Single action shooting means the hammer is cocked by hand and then the trigger is pressed. The human must perform two separate actions for the gun to fire. Double action guns fire with the human pulling the trigger and the gun’s mechanism pulls back the hammer and fires the bullet. Double action guns use a longer trigger pull to make them work and are therefore less accurate than single shot guns.

“The mere possession of a gun is, in itself, an urge to kill, not only by design, but by accident, by madness, by fright, by bravado.” – Chicago Daily News

“You can go a long way with a smile. You can go a lot farther with a smile and a gun.” – Al Capone

“The fascination of shooting as a sport depends almost wholly on whether you are at the right or wrong end of the gun.” – P. G. Wodehouse

“Political power grows out of the barrel of a gun.” – Mao Tse-Tung

This article first appeared at Examiner.com in 2010. Editor’s update: Samuel Colt was born in Hartford, Connecticut in 1814. Colt’s mother died when he was seven and his father remarried. By age 11, Sam was indentured to a farmer but he was still able to attend school. He loved learning about science and was particularly fascinated by Robert Fulton and gunpowder. At 15, Sam began working at his father’s textile plant which gave him access to tools, materials, and other workers’ vast store of experience. He got directions from an encyclopedia and managed to build a galvanic cell and advertised that he would create an underwater explosion with the device. He missed his target but managed to create an impressive display with the explosion itself.

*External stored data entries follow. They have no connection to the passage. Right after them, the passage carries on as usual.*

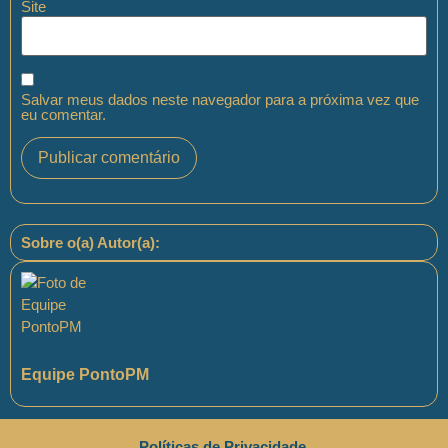
Site
Salvar meus dados neste navegador para a próxima vez que
eu comentar.
Sobre o(a) Autor(a):
Equipe PontoPM
Políticas de Privacidade
.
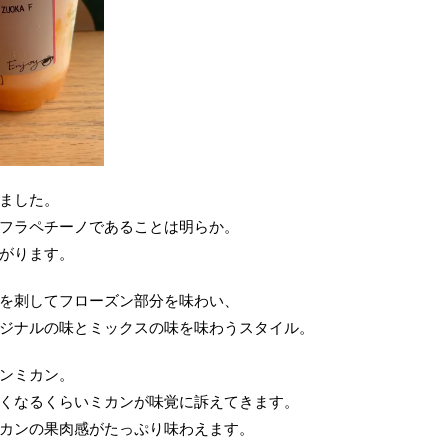
ました。
フラペチーノであることは明らか。
がります。
を刺してフローズン部分を味わい、
ジナルの味とミックスの味を味わうスタイル。
ンミカン。
くなるくらいミカンが味覚に訴えてきます。
カンの果肉感がたっぷり味わえます。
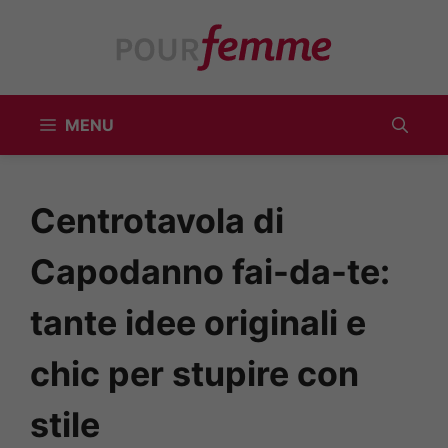
Vai
al
contenuto
MENU
Centrotavola di
Capodanno fai-da-te:
tante idee originali e
chic per stupire con
stile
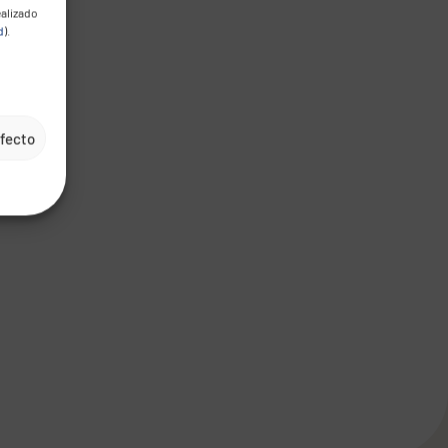
ealizado
d
).
efecto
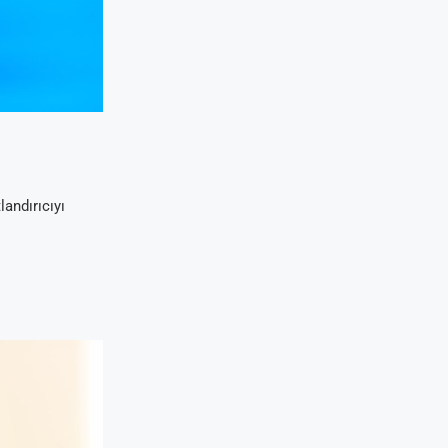
landırıcıyı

He eventually founded Colt’s Patent Fire-Arms Manufacturing Company, still in business but today called Colt’s Manufacturing Company.

Also on this day: The Royal Italian Opera – In 1856, the Royal Italian Opera house burned to the ground.
Boston Massacre – In 1770, five men were killed during a riot in Boston.
Iron Curtain – In 1946, Winston Churchill first publicly used the term “Iron Curtain”.

“Do you feel lucky?”

Posted in History by patriciahysell on February 25, 2010

1836 Colt Revolver

February 25, 1836: An American patent is granted to Samuel Colt for his Colt revolver. Colt was born in Hartford, Connecticut in 1814. His father, who owned a textile mill, taught his son about machinery. At the age of 16, Colt became a sailor. Legend states that while observing a capstan, he came up with the idea for a revolver pistol. Colt received a European patent for his multi-shot pistol in 1835.

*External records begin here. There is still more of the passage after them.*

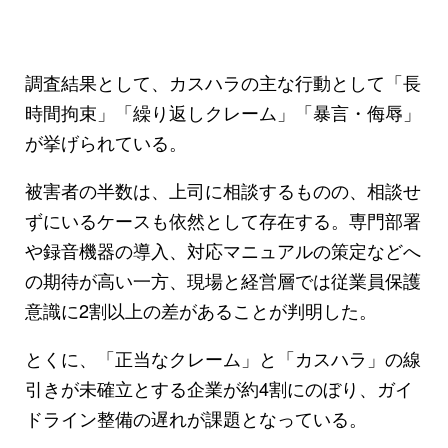
調査結果として、カスハラの主な行動として「長
時間拘束」「繰り返しクレーム」「暴言・侮辱」
が挙げられている。
被害者の半数は、上司に相談するものの、相談せ
ずにいるケースも依然として存在する。専門部署
や録音機器の導入、対応マニュアルの策定などへ
の期待が高い一方、現場と経営層では従業員保護
意識に2割以上の差があることが判明した。
とくに、「正当なクレーム」と「カスハラ」の線
引きが未確立とする企業が約4割にのぼり、ガイ
ドライン整備の遅れが課題となっている。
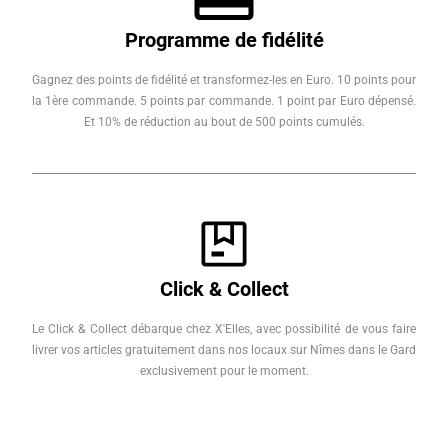
Programme de fidélité
Gagnez des points de fidélité et transformez-les en Euro. 10 points pour
la 1ère commande. 5 points par commande. 1 point par Euro dépensé.
Et 10% de réduction au bout de 500 points cumulés.
Click & Collect
Le Click & Collect débarque chez X'Elles, avec possibilité de vous faire
livrer vos articles gratuitement dans nos locaux sur Nîmes dans le Gard
exclusivement pour le moment.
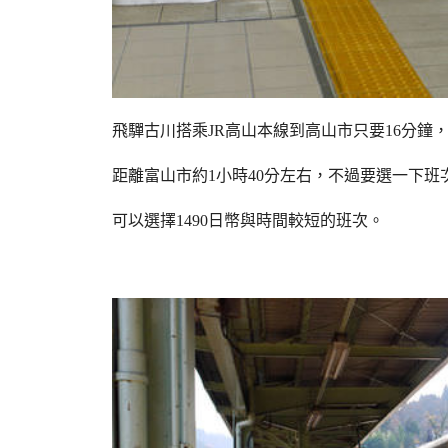
飛驒古川搭乘JR高山本線到高山市只要16分鐘，
距離富山市約1小時40分左右，不過要選一下班
可以選擇1490日幣與時間較短的班次。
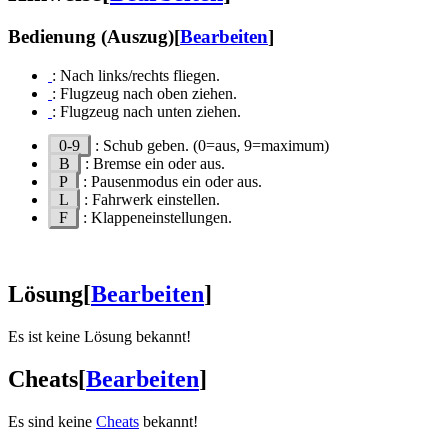
Bedienung (Auszug)
[
Bearbeiten
]
: Nach links/rechts fliegen.
: Flugzeug nach oben ziehen.
: Flugzeug nach unten ziehen.
0-9
: Schub geben. (0=aus, 9=maximum)
B
: Bremse ein oder aus.
P
: Pausenmodus ein oder aus.
L
: Fahrwerk einstellen.
F
: Klappeneinstellungen.
Lösung
[
Bearbeiten
]
Es ist keine Lösung bekannt!
Cheats
[
Bearbeiten
]
Es sind keine
Cheats
bekannt!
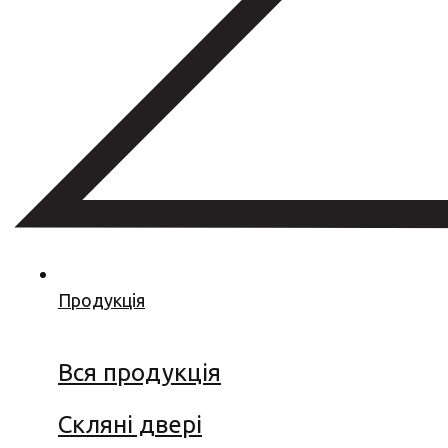
Продукція
Вся продукція
Скляні двері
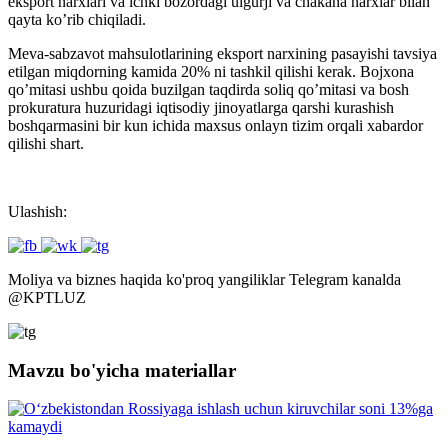
eksport narxlari va ichki bozordagi ulgurji va chakana narxlar bilan
qayta ko’rib chiqiladi.
Meva-sabzavot mahsulotlarining eksport narxining pasayishi tavsiya
etilgan miqdorning kamida 20% ni tashkil qilishi kerak. Bojxona
qo’mitasi ushbu qoida buzilgan taqdirda soliq qo’mitasi va bosh
prokuratura huzuridagi iqtisodiy jinoyatlarga qarshi kurashish
boshqarmasini bir kun ichida maxsus onlayn tizim orqali xabardor
qilishi shart.
Ulashish:
Moliya va biznes haqida ko'proq yangiliklar Telegram kanalda
@
KPTLUZ
Mavzu bo'yicha materiallar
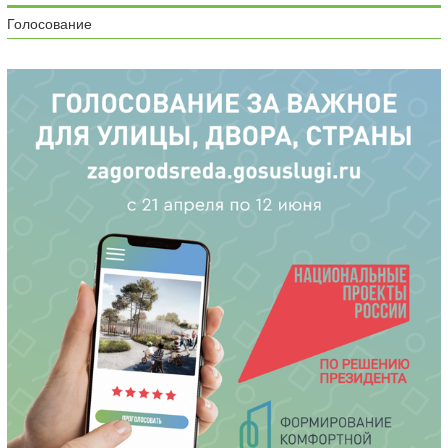
Голосование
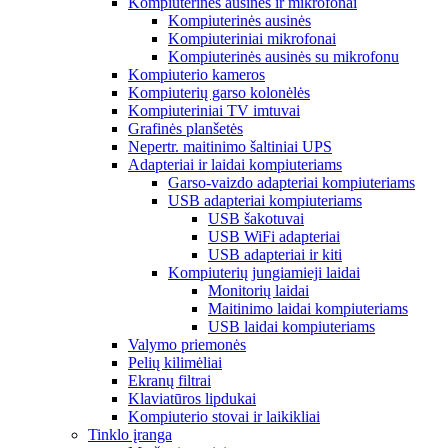
Kompiuterinės ausinės ir mikrofonai
Kompiuterinės ausinės
Kompiuteriniai mikrofonai
Kompiuterinės ausinės su mikrofonu
Kompiuterio kameros
Kompiuterių garso kolonėlės
Kompiuteriniai TV imtuvai
Grafinės planšetės
Nepertr. maitinimo šaltiniai UPS
Adapteriai ir laidai kompiuteriams
Garso-vaizdo adapteriai kompiuteriams
USB adapteriai kompiuteriams
USB šakotuvai
USB WiFi adapteriai
USB adapteriai ir kiti
Kompiuterių jungiamieji laidai
Monitorių laidai
Maitinimo laidai kompiuteriams
USB laidai kompiuteriams
Valymo priemonės
Pelių kilimėliai
Ekranų filtrai
Klaviatūros lipdukai
Kompiuterio stovai ir laikikliai
Tinklo įranga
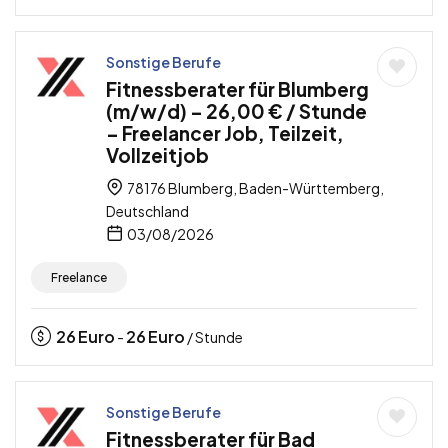
Sonstige Berufe
Fitnessberater für Blumberg
(m/w/d) – 26,00 € / Stunde
– Freelancer Job, Teilzeit,
Vollzeitjob
78176 Blumberg, Baden-Württemberg,
Deutschland
03/08/2026
Freelance
26
Euro
26
Euro
-
/ Stunde
Sonstige Berufe
Fitnessberater für Bad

This innovative idea was met with resistance, and Colt went out of business for some time. He declared bankruptcy in 1842 and spent four years in litigation. He secured his patent and again went back to producing guns in 1848. Colt created the first industrialized firearm factory. He hired Elisha K. Root, an axe manufacturer of renown, to help get state-of-the-art equipment for making truly interchangeable parts for his guns.

Prior to his revolver’s debut, handguns were loaded singularly, fired, and then reloaded. Colt created a circular chamber holding several bullets that align with the firing mechanism and barrel one bullet at a time. There are single-action guns which require one to pull back the hammer and then press the trigger as well as double-action guns which only require that one pull the trigger.

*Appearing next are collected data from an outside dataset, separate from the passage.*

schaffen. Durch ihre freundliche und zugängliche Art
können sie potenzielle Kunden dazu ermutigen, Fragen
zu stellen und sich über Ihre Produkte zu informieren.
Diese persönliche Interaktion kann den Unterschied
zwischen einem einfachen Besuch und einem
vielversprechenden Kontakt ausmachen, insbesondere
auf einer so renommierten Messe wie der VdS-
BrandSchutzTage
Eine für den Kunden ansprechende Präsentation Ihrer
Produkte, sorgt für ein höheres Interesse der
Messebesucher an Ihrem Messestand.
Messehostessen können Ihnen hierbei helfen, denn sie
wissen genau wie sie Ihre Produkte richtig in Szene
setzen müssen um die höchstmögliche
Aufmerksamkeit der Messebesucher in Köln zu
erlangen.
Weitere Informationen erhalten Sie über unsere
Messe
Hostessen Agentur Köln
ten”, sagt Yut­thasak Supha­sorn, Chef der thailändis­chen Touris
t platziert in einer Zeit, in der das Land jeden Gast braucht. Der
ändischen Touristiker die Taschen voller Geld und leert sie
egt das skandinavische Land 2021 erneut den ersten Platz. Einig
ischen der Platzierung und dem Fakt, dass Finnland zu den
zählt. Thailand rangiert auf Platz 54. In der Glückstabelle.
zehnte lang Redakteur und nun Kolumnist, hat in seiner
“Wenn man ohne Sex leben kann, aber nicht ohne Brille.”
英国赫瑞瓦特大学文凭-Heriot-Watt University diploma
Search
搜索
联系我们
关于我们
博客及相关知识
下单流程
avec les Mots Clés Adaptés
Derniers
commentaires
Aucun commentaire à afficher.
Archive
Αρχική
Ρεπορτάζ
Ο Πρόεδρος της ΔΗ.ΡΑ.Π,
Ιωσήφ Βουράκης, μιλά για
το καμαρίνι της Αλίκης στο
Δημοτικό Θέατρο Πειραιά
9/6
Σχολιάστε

Colt was not “just” an arms manufacturer. He also worked with explosives and developed the first remote detonation. He developed technology that helped to lay the first underwater telegraph cable. He also popularized nitrous oxide as an anesthetic. He was a Colonel of the Connecticut Regiment during the Civil War.

“God made all Men, Samuel Colt made them equal.” – 19th century saying

‘‘The world is filled with violence. Because criminals carry guns, we decent law-abiding citizens should also have guns. Otherwise they will win and the decent people will lose.’’  – James Earl Jones

“The very atmosphere of firearms anywhere and everywhere restrains evil interference – they deserve a place of honor with all that’s good.” – George Washington

“There is no arguing with Johnson; for when his pistol misses fire, he knocks you down with the butt end of it” – Oliver Goldsmith

Also on this day, in 1919 Oregon became the first state to impose a gasoline tax.